There is no established treatment; however, radical cystectomy is recommended when the tumor is localized [4]. In a report comparing open and laparoscopic radical cystectomy (LRC), although LRC was associated with longer operative time, amount of blood loss, length of hospital stay, need for blood transfusion, amount of narcotic analgesia required, and time to ambulation and regular diet for LRC were superior to open radical cystectomy. There was no significant difference in local recurrence rate or disease-free survival [7]. The range and accuracy of lymphadenectomy associated with radical cystectomy are controversial; however, there is agreement that the number of dissected lymph nodes is an important indicator. It is recommended that 20 or more lymph nodes be dissected [8]. In the present case, 25 lymph nodes were removed, suggesting that the surgical procedure was adequate. Because LRC has few complications, an additional advantage is that chemotherapy can be commenced immediately after surgery if considered necessary. To the best of our knowledge, there are no published reports on the patient performed with LRC for bladder signet-ring cell carcinoma. Our patient was discharged 23 days postoperatively without major complications and has been free from recurrence ever since. Robot-assisted surgery is now available and there is a shift toward minimally invasive surgery. We believe that reporting this case of complete cure after minimally invasive surgery will be helpful.

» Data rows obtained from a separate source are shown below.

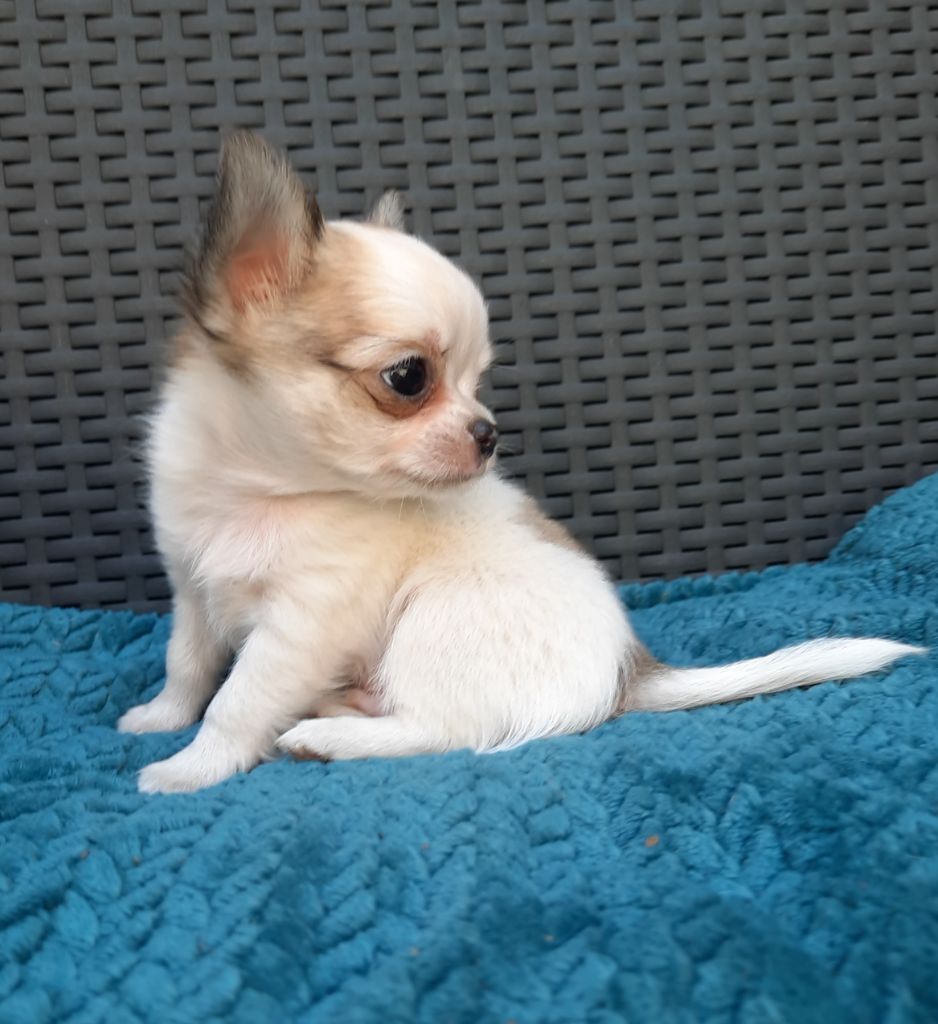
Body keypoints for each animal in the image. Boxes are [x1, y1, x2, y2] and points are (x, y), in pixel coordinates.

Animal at [118, 131, 922, 793]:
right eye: (409, 378)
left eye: (478, 380)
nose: (488, 432)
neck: (261, 491)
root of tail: (628, 671)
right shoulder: (192, 590)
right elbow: (189, 665)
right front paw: (159, 718)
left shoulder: (301, 624)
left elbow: (238, 699)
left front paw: (190, 768)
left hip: (434, 619)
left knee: (442, 730)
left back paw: (330, 735)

Various chemotherapy regimens have been reported, including gemcitabine with cisplatin and the combination of methotrexate, vinblastine, doxorubicin, and cisplatin, both of which are prescribed for standard urothelial carcinoma. Use of drugs used for advanced gastric cancer, such as S-1 (tegafur/gimeracil/oteracil) has also been reported. However, there is currently no standard chemotherapy regimen. Furthermore, the usefulness of NAC for UC with variant histology is not clear. In regards of neoadjuvant therapy, its usefulness for UC with variant histology as well as pure UC has been reported [9]. We considered that NAC is also effective for this case with signet ring cell carcinoma, which is one of variant of UC. Table 1 shows the regimens used in 12 cases of bladder signet-ring cell carcinoma treated with chemotherapy [4, 6, 10,11,12,13,14,15,16,17,18]. However, these reports were not about neoadjuvant therapy, but about adjuvant therapy or systemic therapy for metastatic disease. In addition, these reports were all about regimens that urologists do not normally use or associated with severe adverse events. We selected PCG therapy as neoadjuvant chemotherapy for our patient because of its high grade compared with the usual urothelial carcinoma and a report that PCG therapy prolonged overall survival compared with gemcitabine with cisplatin in patients with advanced urothelial carcinoma [19]. Furthermore, since we are accustomed to usage paclitaxel, we thought that it would be possible to deal with adverse events if paclitaxel was added to gemcitabine and cisplatin. The reported regimen consisted of paclitaxel 80 mg/m2 (days 1 and 8), cisplatin 70 mg/m2 (day 2), and gemcitabine 1000 mg/m2 (days 1 and 8) in 3-week cycles. However, in this case we adopted a 4-week cycle because of adverse events. Although the patient required granulocyte colony stimulating factor for management of neutropenia, two courses were administered. Histopathological examination of the operative specimen confirmed the efficacy of the treatment. The optimal number of courses of preoperative chemotherapy remains controversial. However, we have identified no postoperative recurrences in our patient, suggesting that PCG therapy is an effective treatment for primary signet-ring cell carcinoma of the bladder.

In conclusion, this patient with primary signet-ring cell carcinoma of the urinary bladder, which generally has a poor prognosis, was administered PCG as neoadjuvant therapy, then underwent LRC and achieved a prolonged complete response.